• Textauszug:
-*-*-

Aus Historisches Lexikon Bayerns

Königliche Musikschule (1815 errichtet, Foto um 1900). (Foto: Hochschule für Musik)
Neubau in der Hofstallstraße (1967). (Foto: Hochschule für Musik)
Lyra über dem Haupteingang in der Hofstallstraße (Relikt des alten Gebäudes von 1815, Foto um 2005). (Foto: Hochschule für Musik)
Bild von Franz Joseph Fröhlich im Alter von 80 Jahren. (Stadtarchiv Würzburg, BioM)

von Dieter Kirsch

1804 als Attribut der Universität in Würzburg zur Förderung der ästhetischen Bildung der Studenten gegründet. Bestimmt von den Ideen ihres Gründers Franz Joseph Fröhlich (1780-1862) öffnete sich das Institut bald allen interessierten Kreisen. 1875 reformiert und im 20. Jahrhundert durch neue Fächerangebote erweitert, zählt die Hochschule heute zu den wichtigsten Kulturträgern der Region.

-*-*-

• Datensatzauszüge:
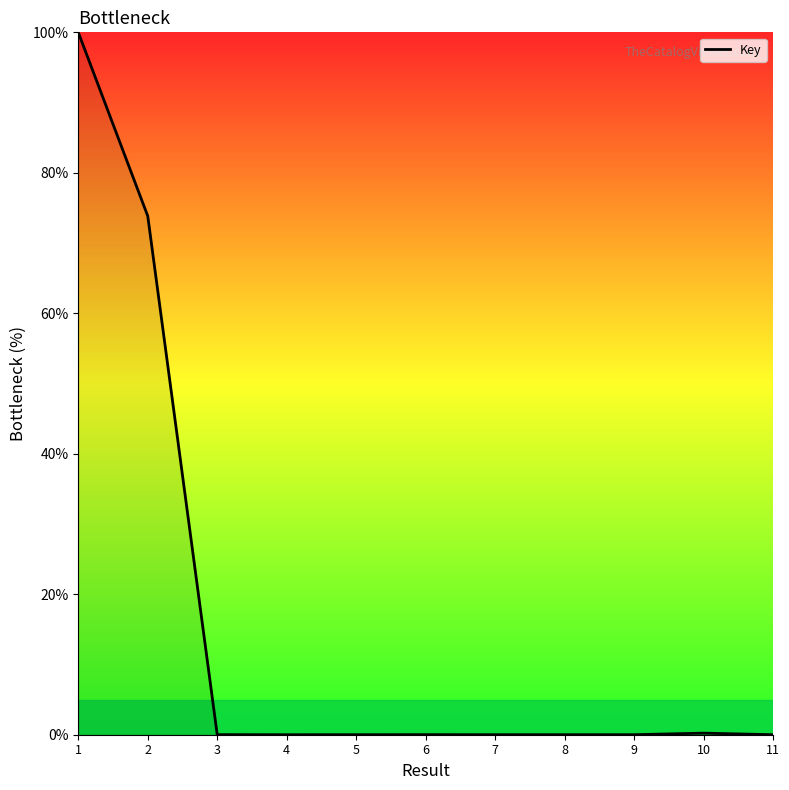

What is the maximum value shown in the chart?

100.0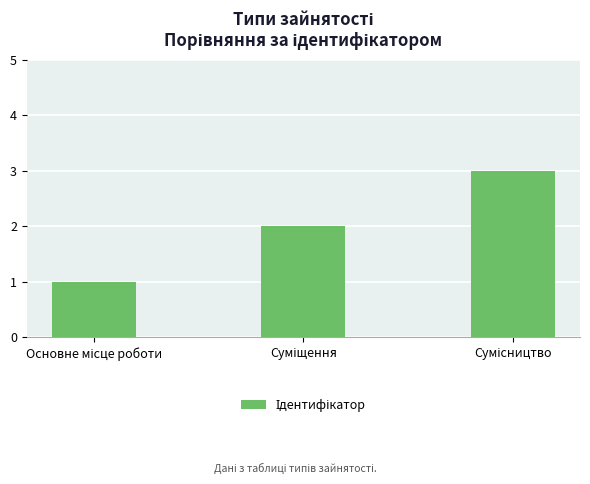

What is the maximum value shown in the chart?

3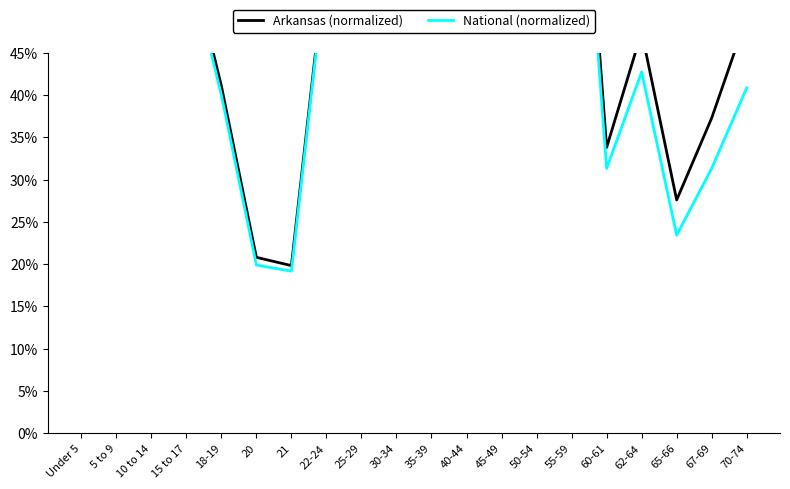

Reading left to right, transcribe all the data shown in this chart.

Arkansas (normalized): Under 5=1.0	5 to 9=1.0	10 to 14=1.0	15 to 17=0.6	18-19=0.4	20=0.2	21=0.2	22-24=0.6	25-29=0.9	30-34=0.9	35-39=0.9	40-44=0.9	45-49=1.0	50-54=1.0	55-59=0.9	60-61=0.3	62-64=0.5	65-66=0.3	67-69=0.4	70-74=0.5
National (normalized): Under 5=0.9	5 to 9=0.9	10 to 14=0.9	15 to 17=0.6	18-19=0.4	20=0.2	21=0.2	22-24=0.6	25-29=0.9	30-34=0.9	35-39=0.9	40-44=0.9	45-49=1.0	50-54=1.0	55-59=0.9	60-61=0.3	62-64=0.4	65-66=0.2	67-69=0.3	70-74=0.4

-*-*-

• Aufgaben:
**1.** Prüfen Sie anhand des Textauszugs, ob die folgenden Aussagen zutreffen: (a) Die Einrichtung wurde 1804 gegründet. (b) Der Neubau in der Hofstallstraße stammt aus dem Jahr 1815. (c) Die Lyra über dem Haupteingang ist ein Relikt des alten Gebäudes. Antworten Sie jeweils mit Ja oder Nein und führen Sie die entscheidenden Wörter des Textauszugs wörtlich an.
**2.** Zitieren Sie wörtlich aus dem Textauszug, beginnend bei den Wörtern „Lyra über dem“ und endend nach „Kulturträgern der Region.“.

• Lösungen:
**1.**
(a) Ja: „1804 als Attribut der Universität in Würzburg zur Förderung der ästhetischen Bildung der Studenten gegründet“
(b) Nein: „Neubau in der Hofstallstraße (1967)“
(c) Ja: „Relikt des alten Gebäudes von 1815“

**2.**
Lyra über dem Haupteingang in der Hofstallstraße (Relikt des alten Gebäudes von 1815, Foto um 2005). (Foto: Hochschule für Musik)
Bild von Franz Joseph Fröhlich im Alter von 80 Jahren. (Stadtarchiv Würzburg, BioM)

von Dieter Kirsch

1804 als Attribut der Universität in Würzburg zur Förderung der ästhetischen Bildung der Studenten gegründet. Bestimmt von den Ideen ihres Gründers Franz Joseph Fröhlich (1780-1862) öffnete sich das Institut bald allen interessierten Kreisen. 1875 reformiert und im 20. Jahrhundert durch neue Fächerangebote erweitert, zählt die Hochschule heute zu den wichtigsten Kulturträgern der Region.